Research Activities

Water resources are critically important for energy production, drinking water, agriculture, and ecosystem health, but they are under increasing pressure from growing demand, land-use change, and Earth system change. Watershed-focused Science Focus Area (SFA) projects within the U.S. Department of Energy’s Environmental Systems Science (ESS) program are advancing a robust, predictive understanding of how watersheds function and respond to perturbations as integrated hydro-biogeochemical systems.

By tightly integrating observations, experiments, and modeling, ESS advances systems-level understanding of how watersheds function and translates that understanding into advanced science-based models of watershed systems. The IDEAS–Watersheds project enables scientific software development by building new applications from reusable, robust, and scalable software components and libraries, using the best available software development practices and tools.

Three Partnership Activities with ESS’s interdisciplinary SFAs

IDEAS–Watersheds is organized around three partnership activities and four shared infrastructure activities to address important scientific challenges and advance software development methodologies and engagement in the growing community-driven software ecosystem.
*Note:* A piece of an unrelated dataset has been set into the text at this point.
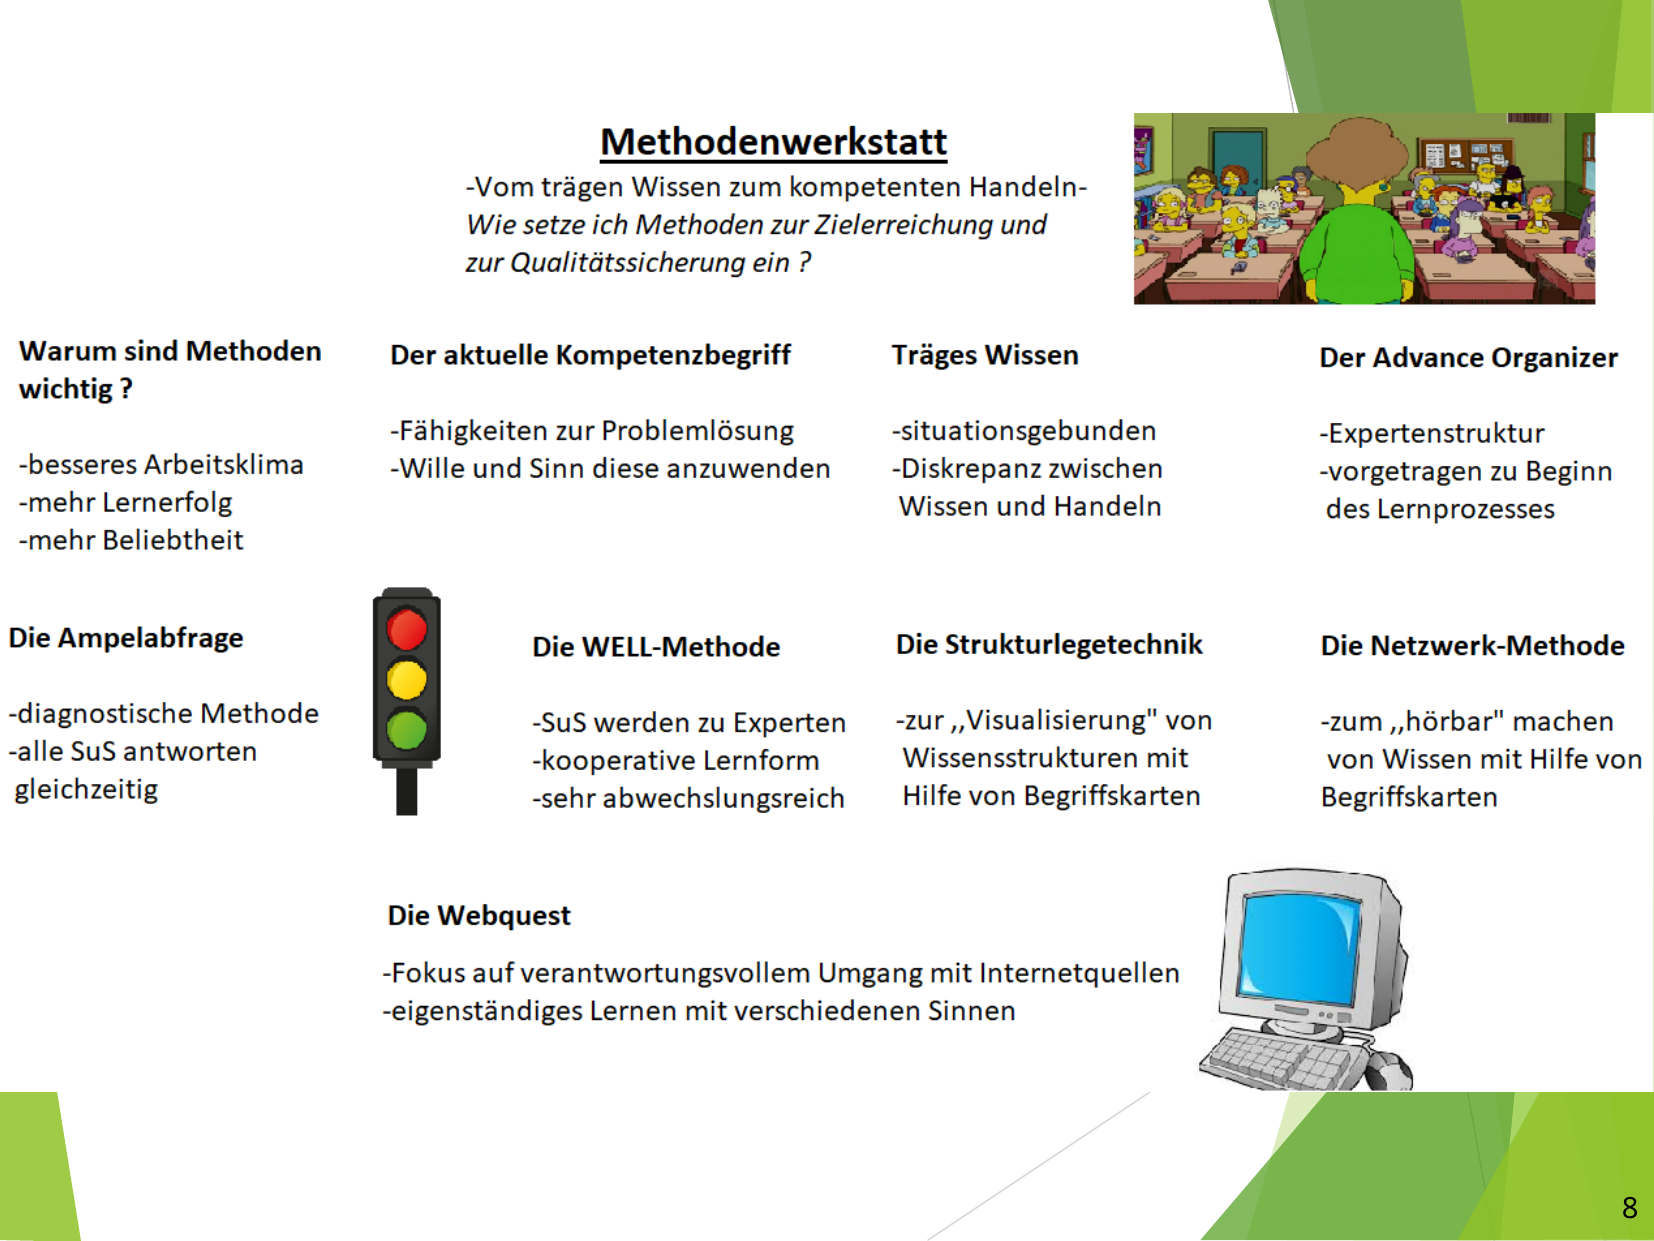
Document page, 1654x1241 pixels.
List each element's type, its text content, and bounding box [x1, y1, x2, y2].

picture [0, 113, 1654, 1092]
slide_number 8 [1560, 1174, 1654, 1241]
  • LBNL Watershed Function SFA: East River Use Case – The Watershed Function SFA seeks to understand how mountainous watersheds retain and release water, carbon and nutrients.
  • ORNL Watershed Dynamics and Evolution (WaDE) SFA – The IDEAS-Watersheds Partnership with ORNL’s WaDE SFA is advancing multiscale modeling approaches for understanding watershed hydro-biogeochemical dynamics under a range of hydrologic regimes, focusing on oxygen dynamics and metabolism in stream networks that drain heterogeneous land covers.
  • PNNL River Corridor SFA: Columbia River Use Case – River corridor science is conducted in the context of larger watershed processes that define boundary fluxes and exert other controls on hydrological exchange.
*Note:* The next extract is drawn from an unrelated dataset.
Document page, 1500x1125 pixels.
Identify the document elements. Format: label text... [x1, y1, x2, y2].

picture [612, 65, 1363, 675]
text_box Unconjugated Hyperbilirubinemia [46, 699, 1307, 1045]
The three regional SFAs share a long-term objective of elucidating how surface water/groundwater exchanges across a range of temporal and spatial scales control watershed-scale biogeochemical cycling.

Common near-term modeling activities for the interdisciplinary SFAs focus on

  • surface water and groundwater exchange in watershed headwaters and stream/river corridors,
  • how biogeochemical processes in spatially limited metabolically active zones interact with steady and unsteady hyporheic exchange flows to control reach-to-watershed-scale export of nutrients and inorganic contaminants, and
  • developing multiscale strategies that allow coupled hydrologic and biogeochemical processes to be represented at their native scales but expressed at watershed scale, rather than the current status of hydrologic modeling at large scale and biogeochemical modeling at smaller scales.

Scientific and Community Impact

The IDEAS–Watersheds project has made significant progress in developing a flexible scientific software ecosystem to accelerate scientific discovery and understanding in environmental systems, including completion of open-source licensing and open access to source code repositories. In addition, code teams are adopting agile methodologies and developer workflows, improving sustainability while enhancing capabilities.